§ TEXT SECTION
It’s okay to feel intimidated, there’s a lot, but just pick one piece and dig into it. Try to push a piece of code, or learn a concept like regular expressions, or create a classifier, or whatever. Context: Lesson 2: It’s okay to feel intimidated
If you’re stuck, keep going. See image below! Context: Lesson 2: If you’re stuck, keep going
If you’re not sure which learning rate is best from plot, try both and see.
When you put a model into production, you probably want to use CPU for inference, except at massive scale. Context: Lesson 2: Putting Model into Production
Most organizations spend too much time gathering data. Get a small amount first, see how it goes.
If you think you’re not a math person, check out Rachel’s talk: There’s no such thing as “not a math person”. My own input: only 6 minutes, everyone should watch it!

Lesson 3

If you use a dataset, it would be very nice of you to cite the creator and thank them for their dataset.
This week, see if you can come up with a problem that you would like to solve that is either multi-label classification or image regression or image segmentation or something like that and see if you can solve that problem. Context: Fast.ai Lesson 3 Homework
Always use the same stats that the model was trained with. Context: Lesson 3: Normalized data and ImageNet
In response to “Is there a reason you shouldn’t deliberately make lots of smaller datasets to step up from in tuning, let’s say 64x64 to 128x128 to 256x256?”: Yes you should totally do that, it works great, try it! Context: Lesson 3: 64x64 vs 128x128 vs 256x256

Lesson 4

If you’re doing NLP stuff, make sure you use all of the text you have (including unlabeled validation set) to train your model, because there’s no reason not to. Lesson 4: A little NLP trick
In response to “What are the 10% of cases where you would not use neural nets”. You may as well try both. Try a random forest and try a neural net. Lesson 4: How to know when to use neural nets
Use these terms (parameters, layers, activations…etc) and use them accurately. Lesson 4: Important vocabulary for talking about ML

Lesson 5

The answer to the question “Should I try blah?” is to try blah and see, that’s how you become a good practitioner. Lesson 5: Should I try blah?

§ WORK TO COMPLETE
Copy the text of deep learning course tips in full. The material that comes next has no connection to the text.

§ DATA BLOCK
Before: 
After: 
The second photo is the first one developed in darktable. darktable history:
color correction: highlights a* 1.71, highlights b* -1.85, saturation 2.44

§ SOLUTION FOR THIS EXERCISE
It’s okay to feel intimidated, there’s a lot, but just pick one piece and dig into it. Try to push a piece of code, or learn a concept like regular expressions, or create a classifier, or whatever. Context: Lesson 2: It’s okay to feel intimidated
If you’re stuck, keep going. See image below! Context: Lesson 2: If you’re stuck, keep going
If you’re not sure which learning rate is best from plot, try both and see.
When you put a model into production, you probably want to use CPU for inference, except at massive scale. Context: Lesson 2: Putting Model into Production
Most organizations spend too much time gathering data. Get a small amount first, see how it goes.
If you think you’re not a math person, check out Rachel’s talk: There’s no such thing as “not a math person”. My own input: only 6 minutes, everyone should watch it!

Lesson 3

If you use a dataset, it would be very nice of you to cite the creator and thank them for their dataset.
This week, see if you can come up with a problem that you would like to solve that is either multi-label classification or image regression or image segmentation or something like that and see if you can solve that problem. Context: Fast.ai Lesson 3 Homework
Always use the same stats that the model was trained with. Context: Lesson 3: Normalized data and ImageNet
In response to “Is there a reason you shouldn’t deliberately make lots of smaller datasets to step up from in tuning, let’s say 64x64 to 128x128 to 256x256?”: Yes you should totally do that, it works great, try it! Context: Lesson 3: 64x64 vs 128x128 vs 256x256

Lesson 4

If you’re doing NLP stuff, make sure you use all of the text you have (including unlabeled validation set) to train your model, because there’s no reason not to. Lesson 4: A little NLP trick
In response to “What are the 10% of cases where you would not use neural nets”. You may as well try both. Try a random forest and try a neural net. Lesson 4: How to know when to use neural nets
Use these terms (parameters, layers, activations…etc) and use them accurately. Lesson 4: Important vocabulary for talking about ML

Lesson 5

The answer to the question “Should I try blah?” is to try blah and see, that’s how you become a good practitioner. Lesson 5: Should I try blah?